Your answer must be an exact copy of the data below, minus any pictures.

**Data block:**
-- Opening Marker --
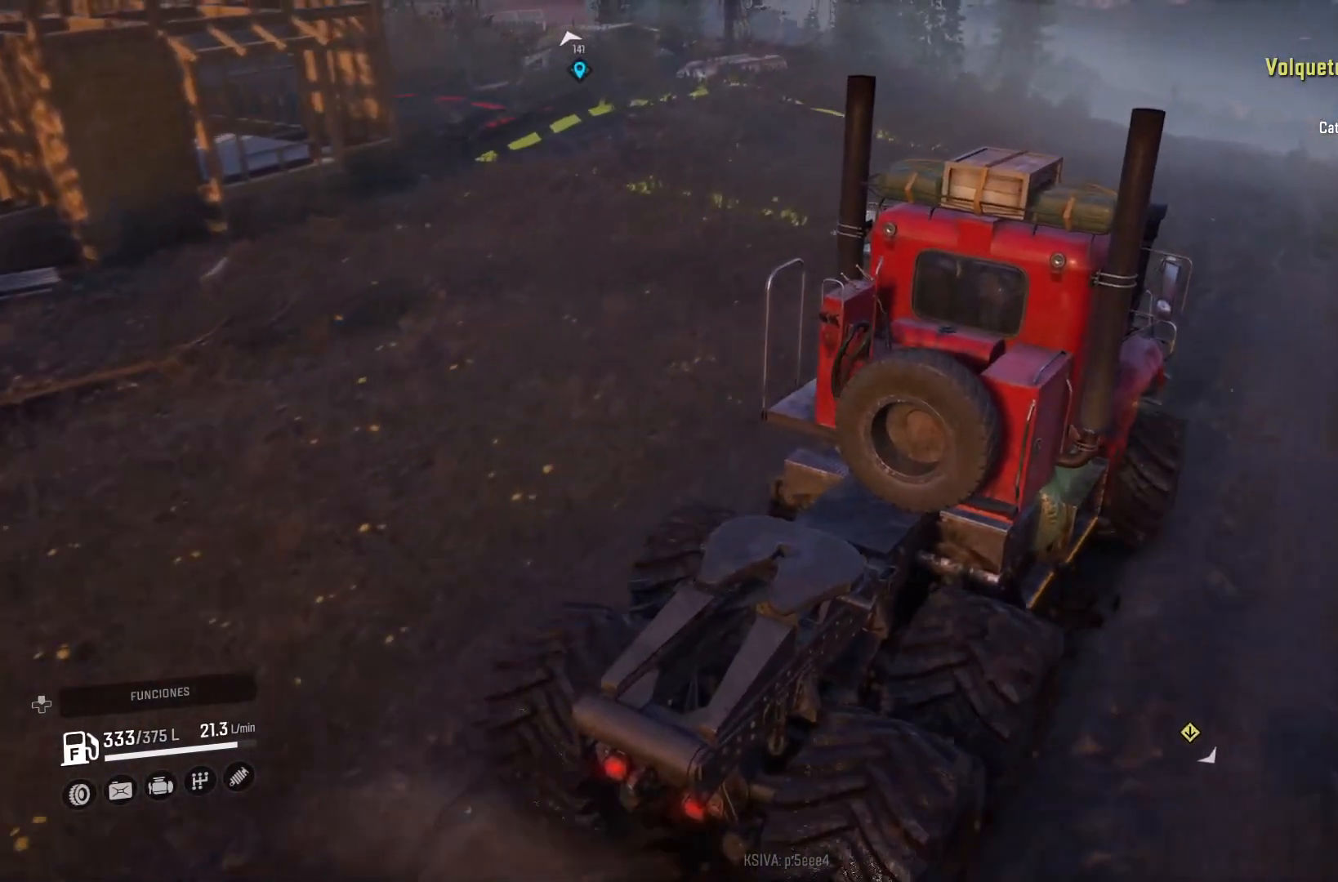
{"buttons": ["R2"], "left_stick": "center", "right_stick": "center", "events": [[67, "left_stick", "center"], [367, "right_stick", "up"], [500, "right_stick", "center"]]}
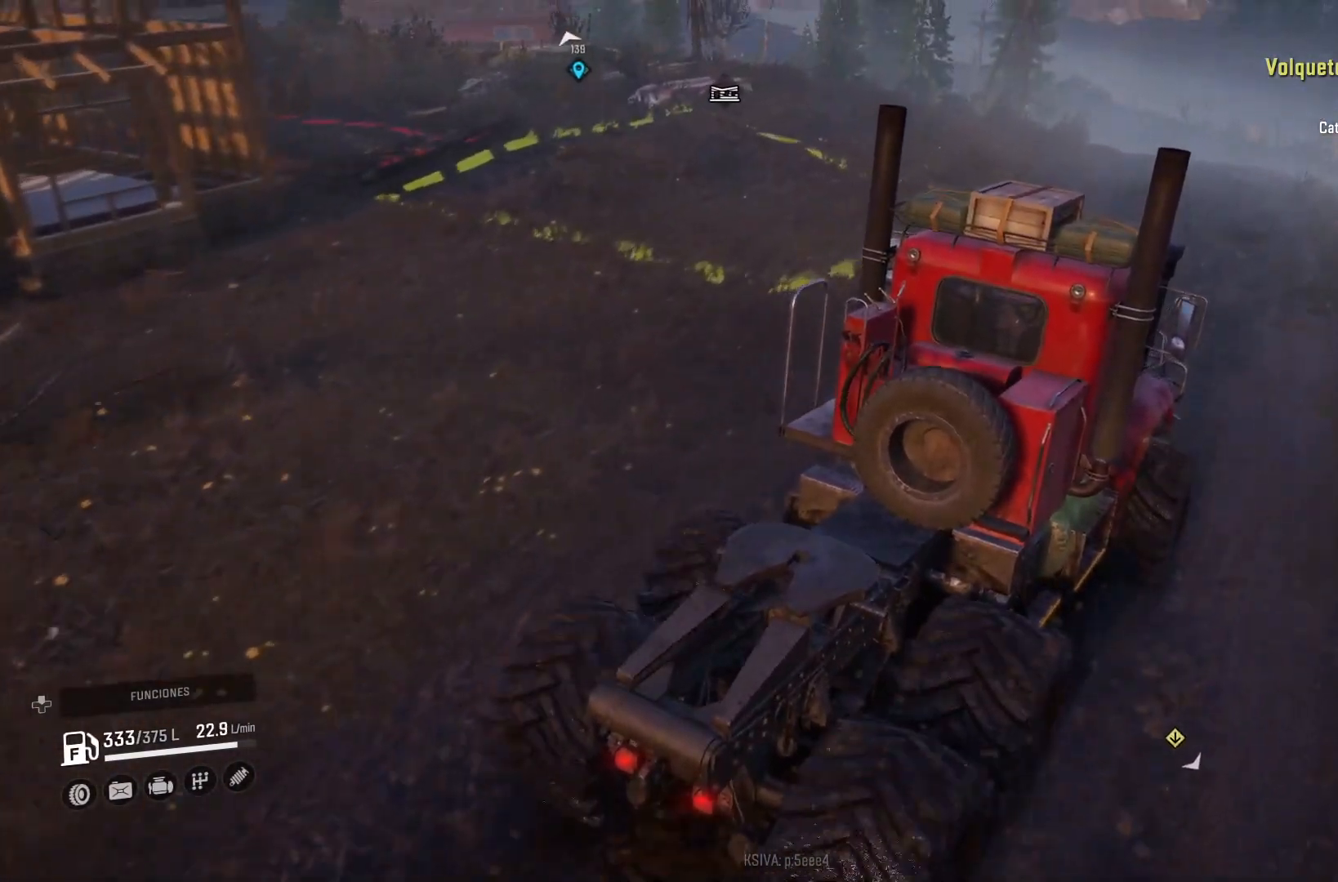
{"buttons": ["R2"], "left_stick": "up-left", "right_stick": "center", "events": [[367, "left_stick", "up-left"]]}
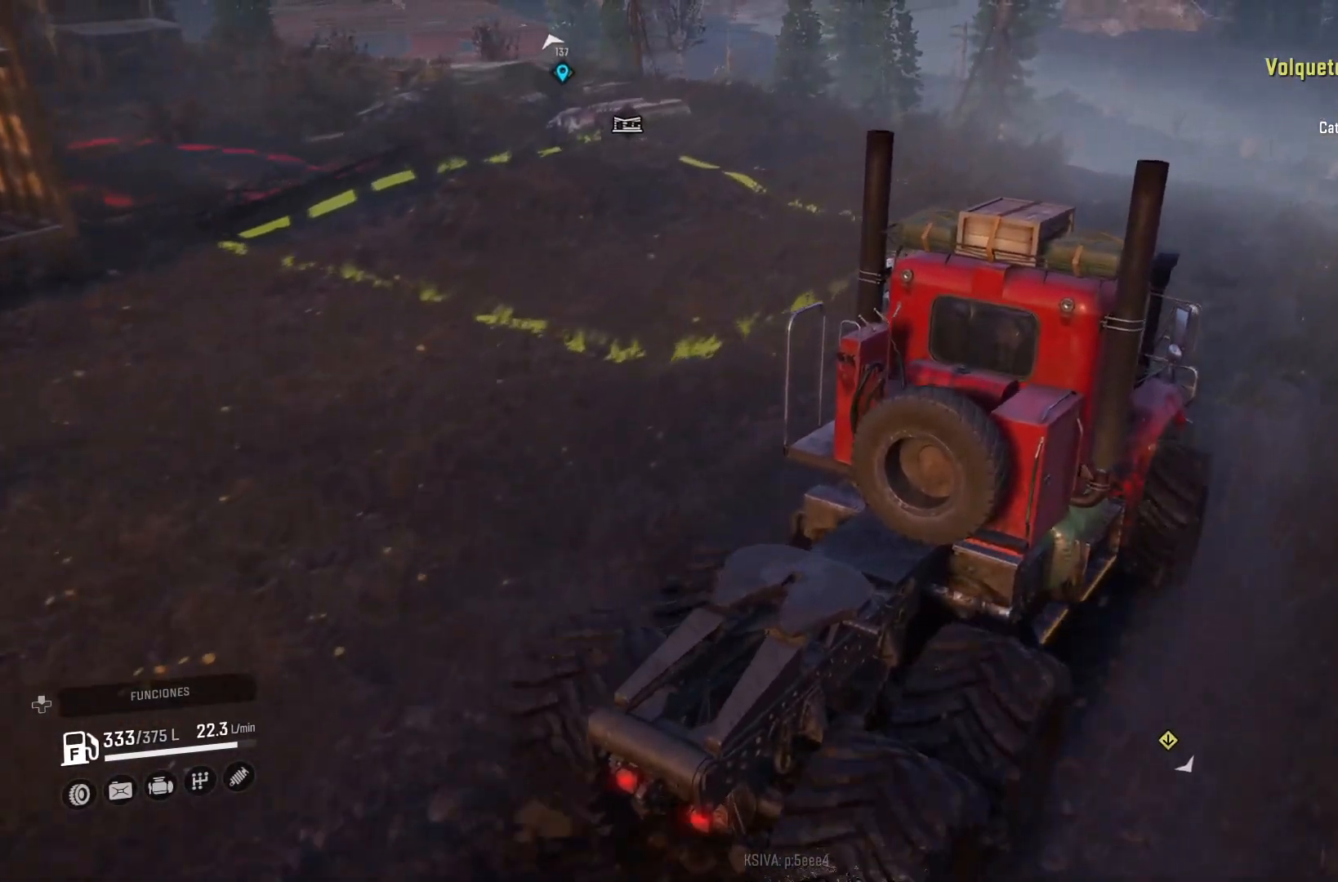
{"buttons": ["R2"], "left_stick": "center", "right_stick": "center", "events": [[200, "left_stick", "center"]]}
-- Closing Marker --
**Response area:**
{"buttons": ["R2"], "left_stick": "center", "right_stick": "center", "events": [[67, "left_stick", "center"], [367, "right_stick", "up"], [500, "right_stick", "center"]]}
{"buttons": ["R2"], "left_stick": "up-left", "right_stick": "center", "events": [[367, "left_stick", "up-left"]]}
{"buttons": ["R2"], "left_stick": "center", "right_stick": "center", "events": [[200, "left_stick", "center"]]}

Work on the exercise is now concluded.